In advance of the latest hearing, the Electronic Payments Coalition issued a statement that supported chip and signature. “Large national retail associations are using this hearing to push for a ‘security’ solution — PIN — that wouldn’t have done anything to stop the breaches at Target, Home Depotor Michaels,” said Sam Fabens, a spokesman for the coalition, which represents banks and card companies.
A PIN “would not have a meaningful impact on overall payments fraud, and retailers are simply using it to distract from the fact that they don’t have to abide by any security standards, which leaves consumers’ personal and financial information vulnerable,” Fabens added.
The hearing didn’t only focus on whether PINs are needed, and included comments by three of the four businesses present about the high costs of converting to chip-card payment terminals and the supporting software.
Scheeler said his company, Hub, has four retail outlets in North Dakota that sell gasoline and merchandise where it has cost about $44,500 per store to convert fuel dispensers and payment terminals to accept the chip cards.
By contrast, a fourth business owner at the hearing, Jami Wade, said her costs were just $300 to convert a single payment terminal at her restaurant, Capitol City Cork, in Jefferson City, Mo. She said one of her regular dining customers also runs a business that processes her card payments, which helped her prepare for the chip card conversion.
Paying to convert “is the cost of doing business,” she said. “I look at it as another insurance policy that’s peace of mind for me.”
Art Potash, CEO of Potash Markets in Chicago, said it cost his company $8,000 to convert to chip cards for two of three stores at a cost of $1,000 per payment terminal. The backend software won’t be ready until the end of November, he said.
In making the case for PIN authentication, Potash added, “PIN works today and we face the busy holiday season with greater fraud liability over our heads.”
Committee members asked why banks and card companies support the use of a customer signature when using a credit card over a PIN. One witness, Ed Mierzwinski, director of consumer programs for the nonprofit U.S. Public Interest Research Group, asserted that banks and card companies support the signature because it results in greater revenues for them than processing via a PIN.

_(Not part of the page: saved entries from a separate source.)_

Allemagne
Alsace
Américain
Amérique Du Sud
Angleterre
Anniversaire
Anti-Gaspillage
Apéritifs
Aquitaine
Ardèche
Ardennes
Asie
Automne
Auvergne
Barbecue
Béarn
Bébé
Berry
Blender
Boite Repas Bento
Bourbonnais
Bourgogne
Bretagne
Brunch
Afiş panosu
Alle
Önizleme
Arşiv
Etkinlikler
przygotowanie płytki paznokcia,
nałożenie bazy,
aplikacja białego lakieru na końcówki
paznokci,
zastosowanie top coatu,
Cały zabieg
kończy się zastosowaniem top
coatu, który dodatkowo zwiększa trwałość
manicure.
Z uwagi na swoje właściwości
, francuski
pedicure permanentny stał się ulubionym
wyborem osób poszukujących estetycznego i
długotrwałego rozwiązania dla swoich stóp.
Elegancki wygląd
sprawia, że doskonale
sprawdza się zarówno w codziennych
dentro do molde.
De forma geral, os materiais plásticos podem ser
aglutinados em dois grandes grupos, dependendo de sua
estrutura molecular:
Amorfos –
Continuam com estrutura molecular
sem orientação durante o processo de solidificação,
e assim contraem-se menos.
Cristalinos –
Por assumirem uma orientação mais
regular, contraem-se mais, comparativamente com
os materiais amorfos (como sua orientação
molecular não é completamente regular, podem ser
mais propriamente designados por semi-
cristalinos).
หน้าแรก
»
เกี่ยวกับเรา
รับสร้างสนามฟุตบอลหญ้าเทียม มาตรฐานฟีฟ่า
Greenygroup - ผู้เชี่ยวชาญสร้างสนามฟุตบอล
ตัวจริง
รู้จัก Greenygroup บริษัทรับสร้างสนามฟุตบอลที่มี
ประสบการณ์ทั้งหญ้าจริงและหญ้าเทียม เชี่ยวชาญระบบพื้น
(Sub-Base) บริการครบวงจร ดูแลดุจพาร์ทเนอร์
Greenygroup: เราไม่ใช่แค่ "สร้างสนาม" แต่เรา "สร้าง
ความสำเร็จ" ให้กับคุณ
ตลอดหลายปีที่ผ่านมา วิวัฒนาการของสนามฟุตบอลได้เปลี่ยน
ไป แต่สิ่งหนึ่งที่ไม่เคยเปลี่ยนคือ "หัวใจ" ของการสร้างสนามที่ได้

He asserted that Visa and MasterCard own networks that process signatures, and that there are more businesses to compete with the credit card companies to process PIN transactions. “Visa and MasterCard have long functioned as a cartel with market power to drive traffic to their own payment networks which are signature-enabled, not PIN-enabled,” he said in a statement. “They earn much higher merchant swipe fees.”
In reaction to Mierzwinski’s comments, Fabens, of the Electronic Payments Coalition, said that electronic payments are “a competitive market” and not a cartel. He noted that retailers are planning to introduce alternative payment systems and face no legal barrier in doing so.
It isn’t clear how the House committee will use the testimony other than to understand more clearly the controversies related to the chip card rollout in the U.S.
“We are not here to take sides,” said committee Chairman Steve Chabot, R-Ohio, in a statement.
“We are in the midst of a private-sector transition, not something mandated by Congress or the Administration but something initiated by the free market, Chabot said. “Any change is hard, but when it impacts millions of people, controversy is inevitable … We’ve had tremendous pushback from all sides. To me, this only confirms that this is the right issue, the right time and the right venue for a fair, open conversation ….[to] help us understand this issue more clearly.”